Your goal ▸ Type out the passage about the Christian church word for word, from its dated heading through its final sentence.

July 30, 1942 (Middlebury College), con’t.

… In spite of its claimed divinity, it would not be fair to criticize the church in the light of its own ideals, for it is administered by men, like any other institution. Yet the Christian church today seems to be like an old bitch with its teats gone dry and its suckling brood of denominations shriveling and dying at its belly. It lives on in its material forms, apparently as strong as ever; as a spiritual force it is in its death chokes. It has too long and too obviously followed its constituents, not led them, and all who have recognized its failure to lead have spurned it. This includes millions of young men and women in the world today, and if the power of the church is dead in them, it is dead as a power in the world.

No church can hand out religion to its members. It can inspire them to construct religion in themselves, by giving them a larger and truer picture of the world they live in than they can gain for themselves. It must win their confidence, that the picture it gives them is trustworthy and in accordance with the experience of other men. Then there is the basis for that social dynamism we call a common faith. The church is indeed the spiritual leader of its society, and is capable of bringing out the best that is in its members, for this best that is in them will everywhere win recognition and approval, and this is their religion. The church acts as the unifier of the religion in its individual members, by furnishing common standards and forms. As long as the men who administer this church have the intelligence and the will to keep the church abreast of the times, and the leader of the times, the people will not desert the church.

It is the church that deserts the people. Forms harden; standards become outmoded. However slow the process, there is a continual change going on in the world which the church must successfully represent to its members. The change is inevitable, and is inherent in the creative powers that exist in the mind of man: Hence the church must be alert to change, not balk change. It must willingly gather the change into itself, and interpret it to its members in its true light. This the Christian church, and probably every other organized church, has failed to do. Hence it is inaccurate to say that Christians are deserting the church. The church long ago deserted Christians.

Given data ▸
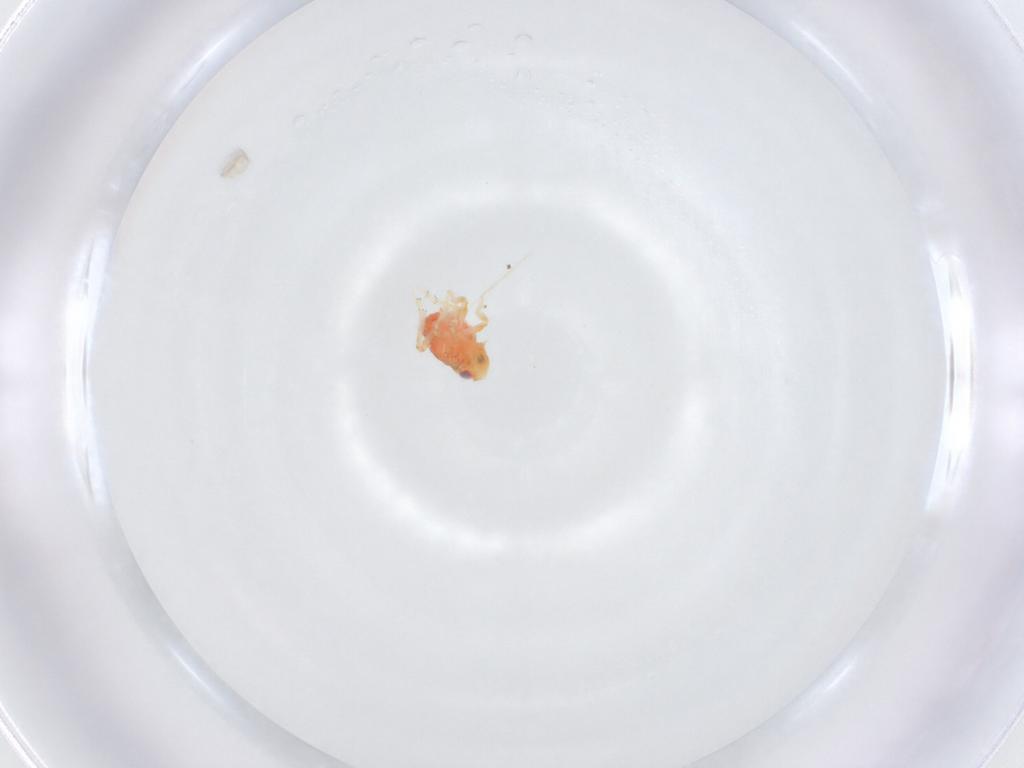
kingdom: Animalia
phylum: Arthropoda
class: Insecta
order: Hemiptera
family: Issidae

---

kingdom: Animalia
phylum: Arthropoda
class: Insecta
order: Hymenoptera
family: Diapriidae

...

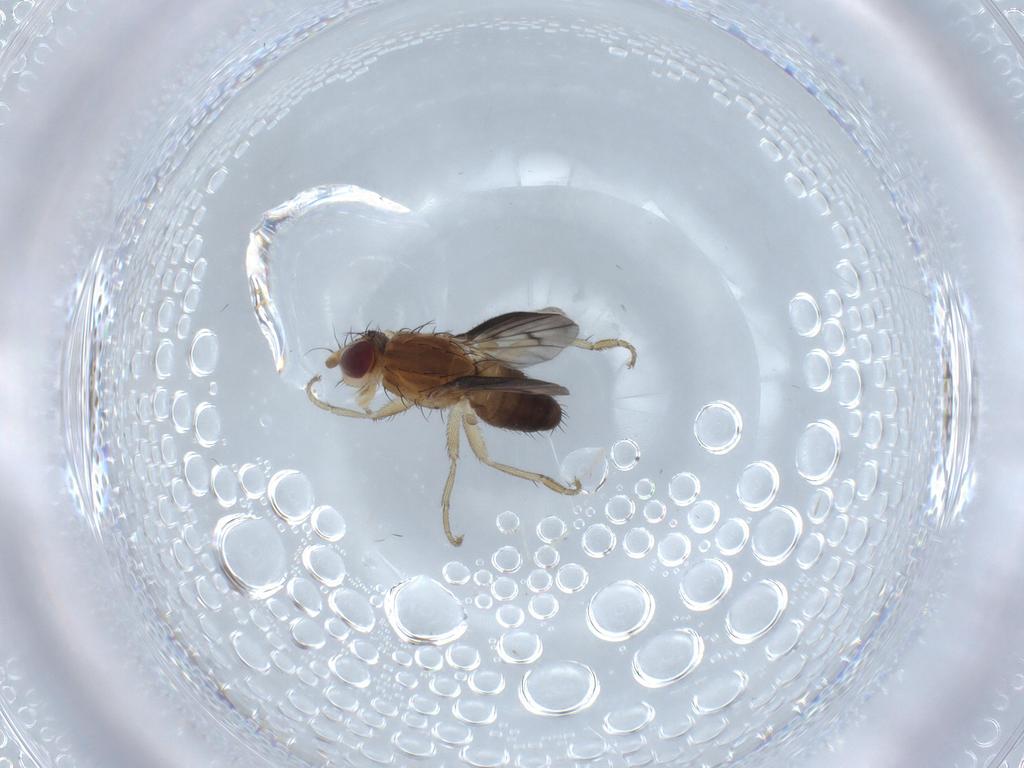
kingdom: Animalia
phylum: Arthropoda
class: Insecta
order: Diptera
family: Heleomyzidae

Result for this exercise ▸
July 30, 1942 (Middlebury College), con’t.

… In spite of its claimed divinity, it would not be fair to criticize the church in the light of its own ideals, for it is administered by men, like any other institution. Yet the Christian church today seems to be like an old bitch with its teats gone dry and its suckling brood of denominations shriveling and dying at its belly. It lives on in its material forms, apparently as strong as ever; as a spiritual force it is in its death chokes. It has too long and too obviously followed its constituents, not led them, and all who have recognized its failure to lead have spurned it. This includes millions of young men and women in the world today, and if the power of the church is dead in them, it is dead as a power in the world.

No church can hand out religion to its members. It can inspire them to construct religion in themselves, by giving them a larger and truer picture of the world they live in than they can gain for themselves. It must win their confidence, that the picture it gives them is trustworthy and in accordance with the experience of other men. Then there is the basis for that social dynamism we call a common faith. The church is indeed the spiritual leader of its society, and is capable of bringing out the best that is in its members, for this best that is in them will everywhere win recognition and approval, and this is their religion. The church acts as the unifier of the religion in its individual members, by furnishing common standards and forms. As long as the men who administer this church have the intelligence and the will to keep the church abreast of the times, and the leader of the times, the people will not desert the church.

It is the church that deserts the people. Forms harden; standards become outmoded. However slow the process, there is a continual change going on in the world which the church must successfully represent to its members. The change is inevitable, and is inherent in the creative powers that exist in the mind of man: Hence the church must be alert to change, not balk change. It must willingly gather the change into itself, and interpret it to its members in its true light. This the Christian church, and probably every other organized church, has failed to do. Hence it is inaccurate to say that Christians are deserting the church. The church long ago deserted Christians.